[PROVIDED TEXT — start]

Trump administration awarded millions to companies with checkered records to care for migrant children

Trump administration awarded millions to companies with checkered records to care for migrant children

Originally Published in CNN

Priscilla Alvarez - December 8, 2020

(CNN) The Trump administration awarded grants totaling $58 million to two companies with checkered records to care for unaccompanied migrant children, according to a newly-released Senate report, which concluded that the department's failures could have endangered children.

The findings from the Senate Permanent Subcommittee on Investigations are the latest in a string of reports concerning the care of unaccompanied migrant children, who, after being apprehended at the border, are transferred to the custody of the Department of Health and Human Services.
The bipartisan report details grants from HHS to two companies -- VisionQuest National, Ltd. and New Horizon Group Home, LLC -- despite their previous issues over inadequate care.
"HHS did not require either company to disclose prior adverse actions their respective state and local governments had taken against them, and the Department did not research the disciplinary history of either company," Tuesday's 59-page report states, adding that the oversights could've put children "trusted to the care of these companies" at risk.
CNN reached out to HHS, VisionQuest, and New Horizon for comment.

[PROVIDED TEXT — finish]

**WHAT THIS EXERCISE ASKS:**
• 1. From the text on the Senate report about migrant children's care, extract the passage starting with "Priscilla Alvarez - December" and going on through "have endangered children.", word for word.
• 2. Extend the news article on the Senate report about grants for migrant children's care, picking up right after its final sentence.

[DATA TO EXAMINE — start]

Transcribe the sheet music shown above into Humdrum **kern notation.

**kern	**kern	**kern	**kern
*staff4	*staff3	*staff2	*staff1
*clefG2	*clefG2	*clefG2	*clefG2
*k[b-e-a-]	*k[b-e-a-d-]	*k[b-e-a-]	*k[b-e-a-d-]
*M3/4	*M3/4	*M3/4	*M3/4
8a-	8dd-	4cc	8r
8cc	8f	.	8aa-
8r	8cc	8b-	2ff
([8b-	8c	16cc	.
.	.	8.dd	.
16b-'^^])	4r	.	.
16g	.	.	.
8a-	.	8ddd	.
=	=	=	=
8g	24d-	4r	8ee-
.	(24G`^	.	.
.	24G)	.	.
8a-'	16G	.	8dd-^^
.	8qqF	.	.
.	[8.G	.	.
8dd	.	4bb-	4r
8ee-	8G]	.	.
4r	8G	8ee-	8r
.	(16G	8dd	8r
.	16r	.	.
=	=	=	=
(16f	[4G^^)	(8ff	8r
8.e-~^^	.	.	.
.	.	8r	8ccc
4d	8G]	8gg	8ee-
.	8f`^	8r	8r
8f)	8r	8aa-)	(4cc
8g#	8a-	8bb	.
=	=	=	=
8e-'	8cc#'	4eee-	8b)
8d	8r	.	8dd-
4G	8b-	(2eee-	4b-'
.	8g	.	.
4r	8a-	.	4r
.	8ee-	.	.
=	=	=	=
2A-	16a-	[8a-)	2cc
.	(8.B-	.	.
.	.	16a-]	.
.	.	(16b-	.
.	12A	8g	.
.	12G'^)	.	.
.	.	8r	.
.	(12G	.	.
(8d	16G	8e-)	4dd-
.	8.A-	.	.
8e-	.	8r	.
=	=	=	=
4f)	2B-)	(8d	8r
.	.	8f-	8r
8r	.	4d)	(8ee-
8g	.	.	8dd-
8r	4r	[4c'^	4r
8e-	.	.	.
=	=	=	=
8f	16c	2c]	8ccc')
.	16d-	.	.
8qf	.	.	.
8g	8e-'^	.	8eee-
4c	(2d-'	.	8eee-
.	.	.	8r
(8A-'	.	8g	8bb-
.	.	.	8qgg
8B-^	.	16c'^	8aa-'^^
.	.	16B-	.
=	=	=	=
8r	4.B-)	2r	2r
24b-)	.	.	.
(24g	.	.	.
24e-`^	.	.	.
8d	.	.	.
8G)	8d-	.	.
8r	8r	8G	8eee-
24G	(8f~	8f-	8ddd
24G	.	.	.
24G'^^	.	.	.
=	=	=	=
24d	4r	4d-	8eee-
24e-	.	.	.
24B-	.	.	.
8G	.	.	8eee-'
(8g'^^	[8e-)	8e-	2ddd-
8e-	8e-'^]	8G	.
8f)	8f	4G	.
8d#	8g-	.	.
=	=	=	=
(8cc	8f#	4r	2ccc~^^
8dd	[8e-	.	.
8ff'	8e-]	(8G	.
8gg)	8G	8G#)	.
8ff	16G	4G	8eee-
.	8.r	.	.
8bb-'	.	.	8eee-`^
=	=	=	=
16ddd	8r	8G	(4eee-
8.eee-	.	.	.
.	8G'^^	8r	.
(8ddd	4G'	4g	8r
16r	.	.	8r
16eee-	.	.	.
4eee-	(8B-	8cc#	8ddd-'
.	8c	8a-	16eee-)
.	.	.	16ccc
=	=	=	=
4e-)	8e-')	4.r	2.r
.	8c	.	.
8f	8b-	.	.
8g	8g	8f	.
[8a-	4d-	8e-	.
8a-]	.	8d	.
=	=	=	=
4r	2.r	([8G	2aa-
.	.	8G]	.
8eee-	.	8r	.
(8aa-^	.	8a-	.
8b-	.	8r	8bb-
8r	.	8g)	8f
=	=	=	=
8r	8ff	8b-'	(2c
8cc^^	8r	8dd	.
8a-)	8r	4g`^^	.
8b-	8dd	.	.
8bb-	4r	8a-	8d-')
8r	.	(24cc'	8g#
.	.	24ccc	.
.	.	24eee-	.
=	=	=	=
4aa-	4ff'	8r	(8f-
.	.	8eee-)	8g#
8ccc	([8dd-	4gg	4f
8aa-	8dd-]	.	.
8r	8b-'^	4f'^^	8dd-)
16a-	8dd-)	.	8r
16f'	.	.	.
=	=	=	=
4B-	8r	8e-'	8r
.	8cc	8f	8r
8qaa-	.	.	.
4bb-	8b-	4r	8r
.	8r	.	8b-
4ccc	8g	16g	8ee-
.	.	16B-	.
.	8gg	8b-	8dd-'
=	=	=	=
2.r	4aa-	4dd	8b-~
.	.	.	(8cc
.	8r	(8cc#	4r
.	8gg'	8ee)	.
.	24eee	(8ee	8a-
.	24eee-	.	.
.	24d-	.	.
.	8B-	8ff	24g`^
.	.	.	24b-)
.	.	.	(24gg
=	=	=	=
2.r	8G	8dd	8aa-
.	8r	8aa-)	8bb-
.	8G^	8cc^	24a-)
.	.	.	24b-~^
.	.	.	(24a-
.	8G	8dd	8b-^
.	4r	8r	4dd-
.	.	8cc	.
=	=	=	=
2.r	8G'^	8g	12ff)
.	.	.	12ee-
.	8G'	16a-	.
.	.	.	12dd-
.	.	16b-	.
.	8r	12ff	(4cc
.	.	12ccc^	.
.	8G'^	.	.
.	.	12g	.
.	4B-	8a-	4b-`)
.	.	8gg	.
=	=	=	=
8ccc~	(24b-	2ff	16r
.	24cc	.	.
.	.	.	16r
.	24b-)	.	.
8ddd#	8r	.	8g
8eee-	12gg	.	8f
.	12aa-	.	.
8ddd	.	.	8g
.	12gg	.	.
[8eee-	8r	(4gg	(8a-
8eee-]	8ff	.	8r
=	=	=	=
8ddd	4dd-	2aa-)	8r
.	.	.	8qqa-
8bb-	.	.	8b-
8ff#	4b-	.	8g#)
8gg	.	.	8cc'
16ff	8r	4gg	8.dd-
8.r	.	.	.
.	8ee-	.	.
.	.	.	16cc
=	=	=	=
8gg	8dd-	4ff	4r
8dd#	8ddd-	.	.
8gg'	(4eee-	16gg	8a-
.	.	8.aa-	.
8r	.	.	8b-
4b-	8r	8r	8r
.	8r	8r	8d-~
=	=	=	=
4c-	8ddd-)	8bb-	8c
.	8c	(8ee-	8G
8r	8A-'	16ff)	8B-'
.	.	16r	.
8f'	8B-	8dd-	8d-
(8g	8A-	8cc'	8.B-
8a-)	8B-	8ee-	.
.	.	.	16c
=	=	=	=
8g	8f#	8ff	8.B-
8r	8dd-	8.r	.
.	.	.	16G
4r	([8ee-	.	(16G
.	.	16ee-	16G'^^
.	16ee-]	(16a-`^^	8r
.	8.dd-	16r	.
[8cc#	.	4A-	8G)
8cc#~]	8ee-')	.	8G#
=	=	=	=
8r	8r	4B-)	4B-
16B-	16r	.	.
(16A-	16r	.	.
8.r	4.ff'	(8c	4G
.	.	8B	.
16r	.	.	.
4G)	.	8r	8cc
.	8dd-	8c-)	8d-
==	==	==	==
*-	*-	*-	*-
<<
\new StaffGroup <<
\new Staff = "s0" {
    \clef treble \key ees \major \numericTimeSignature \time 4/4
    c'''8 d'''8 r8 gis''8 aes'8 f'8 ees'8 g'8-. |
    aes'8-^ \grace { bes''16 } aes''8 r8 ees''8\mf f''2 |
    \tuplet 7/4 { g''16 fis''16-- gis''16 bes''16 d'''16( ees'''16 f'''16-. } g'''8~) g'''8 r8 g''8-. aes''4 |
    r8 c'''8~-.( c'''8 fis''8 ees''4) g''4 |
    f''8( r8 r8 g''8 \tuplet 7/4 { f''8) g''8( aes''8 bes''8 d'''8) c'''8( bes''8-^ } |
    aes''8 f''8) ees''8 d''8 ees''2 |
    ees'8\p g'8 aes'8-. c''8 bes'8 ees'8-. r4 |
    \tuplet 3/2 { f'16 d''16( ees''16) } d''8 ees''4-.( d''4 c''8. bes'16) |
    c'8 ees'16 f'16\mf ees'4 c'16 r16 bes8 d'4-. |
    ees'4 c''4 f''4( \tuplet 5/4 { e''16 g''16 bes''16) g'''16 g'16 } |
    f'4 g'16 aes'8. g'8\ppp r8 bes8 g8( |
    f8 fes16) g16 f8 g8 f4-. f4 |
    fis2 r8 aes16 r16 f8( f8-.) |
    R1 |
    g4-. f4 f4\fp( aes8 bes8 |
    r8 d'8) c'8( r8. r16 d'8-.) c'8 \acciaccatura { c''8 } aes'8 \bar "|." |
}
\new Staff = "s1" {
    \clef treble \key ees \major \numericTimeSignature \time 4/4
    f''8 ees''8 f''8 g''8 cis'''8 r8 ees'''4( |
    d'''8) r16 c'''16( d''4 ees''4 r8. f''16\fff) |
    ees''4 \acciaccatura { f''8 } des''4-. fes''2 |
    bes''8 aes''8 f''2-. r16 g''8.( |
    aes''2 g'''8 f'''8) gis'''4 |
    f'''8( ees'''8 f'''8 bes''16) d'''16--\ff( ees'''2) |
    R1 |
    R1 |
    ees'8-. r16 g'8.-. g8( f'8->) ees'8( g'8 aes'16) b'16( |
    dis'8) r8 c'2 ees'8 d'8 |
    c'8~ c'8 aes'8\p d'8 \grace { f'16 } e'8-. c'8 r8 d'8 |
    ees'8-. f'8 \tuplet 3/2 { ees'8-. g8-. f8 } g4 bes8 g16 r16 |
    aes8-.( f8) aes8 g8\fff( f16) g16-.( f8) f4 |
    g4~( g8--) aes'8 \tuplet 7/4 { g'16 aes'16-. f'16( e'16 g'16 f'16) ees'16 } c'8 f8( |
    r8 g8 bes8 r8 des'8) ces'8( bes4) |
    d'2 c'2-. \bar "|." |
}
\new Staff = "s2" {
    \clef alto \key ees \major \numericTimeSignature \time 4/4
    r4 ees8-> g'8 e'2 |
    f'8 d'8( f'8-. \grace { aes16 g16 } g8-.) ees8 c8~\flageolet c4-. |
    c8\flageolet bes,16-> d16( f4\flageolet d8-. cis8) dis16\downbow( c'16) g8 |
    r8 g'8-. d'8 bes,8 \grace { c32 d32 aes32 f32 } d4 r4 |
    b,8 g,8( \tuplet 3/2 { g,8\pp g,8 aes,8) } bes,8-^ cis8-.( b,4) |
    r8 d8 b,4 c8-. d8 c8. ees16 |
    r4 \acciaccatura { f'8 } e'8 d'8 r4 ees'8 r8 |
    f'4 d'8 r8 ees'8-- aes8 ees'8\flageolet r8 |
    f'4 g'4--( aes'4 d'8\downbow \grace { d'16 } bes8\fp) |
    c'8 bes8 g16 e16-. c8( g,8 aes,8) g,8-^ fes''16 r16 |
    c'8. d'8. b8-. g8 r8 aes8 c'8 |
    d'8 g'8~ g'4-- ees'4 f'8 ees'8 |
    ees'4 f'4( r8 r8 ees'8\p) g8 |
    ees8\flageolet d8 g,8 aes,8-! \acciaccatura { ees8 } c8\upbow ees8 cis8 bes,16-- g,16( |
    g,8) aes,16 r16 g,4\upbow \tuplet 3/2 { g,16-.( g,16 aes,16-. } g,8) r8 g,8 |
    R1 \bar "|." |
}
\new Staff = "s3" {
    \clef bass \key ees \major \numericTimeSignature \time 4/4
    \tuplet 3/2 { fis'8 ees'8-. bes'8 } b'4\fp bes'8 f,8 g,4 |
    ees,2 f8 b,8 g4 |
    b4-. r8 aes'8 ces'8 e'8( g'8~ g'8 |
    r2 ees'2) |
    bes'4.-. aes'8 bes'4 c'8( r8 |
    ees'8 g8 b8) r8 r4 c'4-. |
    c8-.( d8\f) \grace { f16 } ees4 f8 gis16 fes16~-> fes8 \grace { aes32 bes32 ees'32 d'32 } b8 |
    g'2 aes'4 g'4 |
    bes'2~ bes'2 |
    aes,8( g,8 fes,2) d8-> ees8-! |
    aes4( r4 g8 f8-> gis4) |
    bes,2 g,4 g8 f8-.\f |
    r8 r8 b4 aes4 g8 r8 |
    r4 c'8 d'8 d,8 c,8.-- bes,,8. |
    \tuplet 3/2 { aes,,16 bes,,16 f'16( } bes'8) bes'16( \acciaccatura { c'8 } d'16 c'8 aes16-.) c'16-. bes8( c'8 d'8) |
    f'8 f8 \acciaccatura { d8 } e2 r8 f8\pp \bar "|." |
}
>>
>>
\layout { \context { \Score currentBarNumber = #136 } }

[DATA TO EXAMINE — finish]

**ANSWERS TO THE EXERCISES:**
• 1.
Priscilla Alvarez - December 8, 2020

(CNN) The Trump administration awarded grants totaling $58 million to two companies with checkered records to care for unaccompanied migrant children, according to a newly-released Senate report, which concluded that the department's failures could have endangered children.

• 2.
HHS funds a network of more than 100 shelters where migrant children who arrived in the United States without parents or guardians are provided care until they're released to sponsors.
As of December 4, there are approximately 3,150 children currently in the care of the Office of Refugee Resettlement, an agency within HHS.
The federal agency offers grants to care providers to operate facilities, but an increase in arrivals of migrant children has prompted larger, for-profit companies to apply for funding opportunities, the report says. Committee found a number of shortcomings in their review.
For example, the city of Philadelphia transferred children out of programs run by VisionQuest, which operates facilities and programs for troubled youth, "due to confirmed instances of child abuse," including facility staff encouraging fights among residents. HHS later awarded the company a grant to house unaccompanied children in one of those facilities, according to the report.
New Horizon, which operated a residential facility in North Carolina for children requiring full-time care, had a running list of state violations, including "failure to hire necessary medical personnel."
Less than a year after state officials revoked the facility's operating license, HHS awarded New Horizon a grant for unaccompanied children in a new state facility.
The litany of issues made it difficult for VisionQuest and New Horizon to obtain zoning and licensing approval to open shelters, the Senate report says. "This means that taxpayers have paid for facilities that will never open," it continues.
While HHS has discontinued grants to VisionQuest and the grant to New Horizon, it had already disbursed over $32 million in grant funding for the facilities. The department is now trying to recuperate those funds, but that's dependent on whether the grantees appeal and the results.
"Our latest report makes clear that, while HHS has taken moderate steps to protect the safety of migrant children while in US government custody, significant gaps in our broken immigration system continue to fail an already vulnerable population of children," said Senator Tom Carper, ranking member of the committee, in a statement.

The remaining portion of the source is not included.